How do you know where to start?

January 4, 2018

Comment from E-mail

What I’m interested in is how you learned all you did about electronics and such. I’ve always been interested in electronics but for some reason I just can’t seem to quite understand how I would go from reading a schematic and building a cuircit to drawing my own diagrams and creating a device that actually does something. Every time I’m reminded of how you built a whole computer from scratch in your garage, I just sort of sit in awe for a few seconds. Granted, you are probably the most popular of the garage hackers, but others have done so as well. Where do you start on something like that? How do you know where to start?

Woz

Although I’m not current on this stuff I have some suggestions.

You could look for electronics industry magazines. They aren’t on popular magazine shelves but you can find them in companies and libraries. Try to subscribe to some. Start filing interesting electronic component ads and articles and notes. Order any chip manuals or the like that you can. Get current with what’s going on there.

If you get a manual for a microprocessor it will have lots of schematics of how to construct a working device. You can buy some microprocessors with pre-programmed languages and I/O built in, ones with pins that you can attach to.

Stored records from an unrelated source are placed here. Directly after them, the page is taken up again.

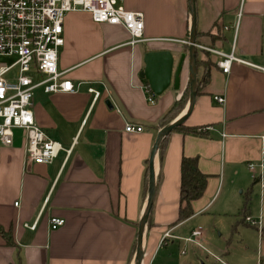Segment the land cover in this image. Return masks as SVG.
<instances>
[{
    "label": "crops",
    "instance_id": "1",
    "mask_svg": "<svg viewBox=\"0 0 264 264\" xmlns=\"http://www.w3.org/2000/svg\"><path fill=\"white\" fill-rule=\"evenodd\" d=\"M121 3L143 14L146 41L132 45L123 27L96 24L84 12L68 13L58 67L76 91H33L37 124L62 147L54 162L26 165L21 130L14 132L11 146L0 144V264H133L157 126L191 89L192 17L198 94L181 126L213 130L204 136L176 130L169 134L142 264L154 263L159 247L169 243L162 242L166 233L188 244L184 239L196 230H184L191 221L224 213L231 204L240 208L249 200L247 217L261 218L264 225V183L255 182L248 168L261 161L264 146V0ZM205 48L234 53L261 69L234 64L231 73L224 74L217 65L221 57ZM162 51L174 58L173 74L183 58L180 87L175 89L172 81L151 105L146 91L150 82L141 74L145 56ZM216 96L225 104L214 101ZM128 125L144 131L127 133ZM183 157H198L200 171L209 178L203 197L193 203L195 215L173 226ZM154 164L157 180L158 152ZM54 218L64 219V226L52 229ZM206 238L203 230L202 243ZM261 255L259 264L264 261Z\"/></svg>",
    "mask_w": 264,
    "mask_h": 264
},
{
    "label": "built area",
    "instance_id": "2",
    "mask_svg": "<svg viewBox=\"0 0 264 264\" xmlns=\"http://www.w3.org/2000/svg\"><path fill=\"white\" fill-rule=\"evenodd\" d=\"M71 12L87 13L96 24L123 27L129 33L132 45L146 41L143 14L126 10L121 0H0V58L15 59L11 64L0 63V144L11 146L14 131L21 130L26 165H50L62 150L61 145L50 139L37 124L32 95L38 87H43L47 94L76 91L73 83L65 79V73L60 72L58 67L59 52L65 44V17ZM205 49L221 57L217 65L224 74H230L234 64L258 68L234 53ZM14 70L16 72L12 76ZM36 76H41V80L35 81ZM146 91L148 103L156 104V95L150 87H146ZM90 92L95 94V98L100 95L93 89ZM214 101L219 105L225 104L222 97L216 96ZM212 130L211 126L200 129L203 132ZM125 131L138 134L144 129L142 126L128 125ZM248 168L252 179L263 184L264 146L261 161L258 164L250 163ZM15 205L18 206V203ZM259 220L257 222L251 217L245 219L248 224L258 225L261 230L262 219ZM64 224L65 220L61 218L51 220L54 230ZM169 238L173 237L166 233L163 240ZM202 238L203 230L199 228L184 241L203 247ZM209 254L216 261L226 264L221 258Z\"/></svg>",
    "mask_w": 264,
    "mask_h": 264
},
{
    "label": "rangeland",
    "instance_id": "3",
    "mask_svg": "<svg viewBox=\"0 0 264 264\" xmlns=\"http://www.w3.org/2000/svg\"><path fill=\"white\" fill-rule=\"evenodd\" d=\"M14 61V58H0V63L11 64ZM15 72H12V76ZM240 196L245 199L244 194ZM242 208L231 204L224 213H207L191 221L184 230H204L207 238L202 243L203 248L198 249L191 243H179L169 238L168 244L159 247L153 264H222L209 253L222 258L226 264H259L261 253H264V238L260 237L258 225L243 221ZM162 242L165 243L164 240Z\"/></svg>",
    "mask_w": 264,
    "mask_h": 264
},
{
    "label": "water",
    "instance_id": "4",
    "mask_svg": "<svg viewBox=\"0 0 264 264\" xmlns=\"http://www.w3.org/2000/svg\"><path fill=\"white\" fill-rule=\"evenodd\" d=\"M192 30L190 37V71H191V96L188 103L187 111L185 115L179 120L167 125L160 130L156 145L152 151L149 162V187L147 195V206L144 215L140 221L137 238V248L133 259V264H142L144 258V240L146 231L149 224L150 215L154 205L156 193H157V180L155 176V158L161 143L169 136L176 128L180 127L187 119L194 107V103L198 94L197 83V68H196V25L195 18L192 17ZM146 70L141 74L142 78H146L150 82L152 92L156 96L162 95L167 90L172 81L175 89L180 87V73L182 70L183 58L181 59L178 68L173 74L174 58L170 52H151L145 56Z\"/></svg>",
    "mask_w": 264,
    "mask_h": 264
},
{
    "label": "trees",
    "instance_id": "5",
    "mask_svg": "<svg viewBox=\"0 0 264 264\" xmlns=\"http://www.w3.org/2000/svg\"><path fill=\"white\" fill-rule=\"evenodd\" d=\"M206 63V62H205ZM206 66L207 63H206ZM191 91L187 89L182 97L174 102L172 107L167 111V113L162 118L161 122L158 124V129L161 130L167 125L173 123L186 109L188 102L190 100ZM156 98V96H155ZM202 128H192L181 126L176 131L185 133V134H194L204 136L207 132L200 131ZM161 143L159 151H158V160H159V173L157 175L158 184L161 182L163 178L162 167L165 160V154L167 149V139ZM199 158L198 157H183L181 161L180 168V204L178 210V217L176 221L172 224L173 226H177L181 223H184L191 219L194 215L193 203L199 199H201L205 193L207 184H208V176L203 174L198 166ZM148 187H149V172L146 173V181L144 185L143 195L146 198L148 195ZM249 200H246L241 212V216L243 217V221L248 214L249 208ZM150 224V222H149ZM151 224L149 225L150 228ZM259 232L264 237V225L261 230L258 228ZM11 242V240H8ZM136 252V244L134 246V251L130 258V263H132ZM260 264H264L262 260Z\"/></svg>",
    "mask_w": 264,
    "mask_h": 264
}]
</instances>
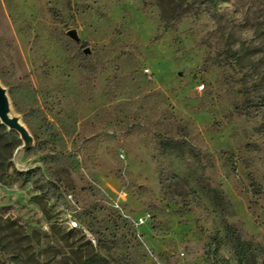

You might start with simple chips like counters and registers and shift registers and gates and try designing some simple projects like frequency generators or frequency counters. You’ll probably need to use an oscilloscope for this. You’ll learn so much even if you don’t build this. Then you’ll be ready to look for better chips for the same thing.

You can probably buy chips that output graphics and video from a microprocessor to your TV for the next step. These projects will cost a little and take some time but the learning will never be forgotten, and the techniques by which you achieve your goal will remain forever.

I used to think that when I came up with an approach to a certain circuit, I couldn’t really assign what was in my head to a company that I worked for. All the little pieces of computer circuit learning, and coding too, that was in me was all I had to go on for my future.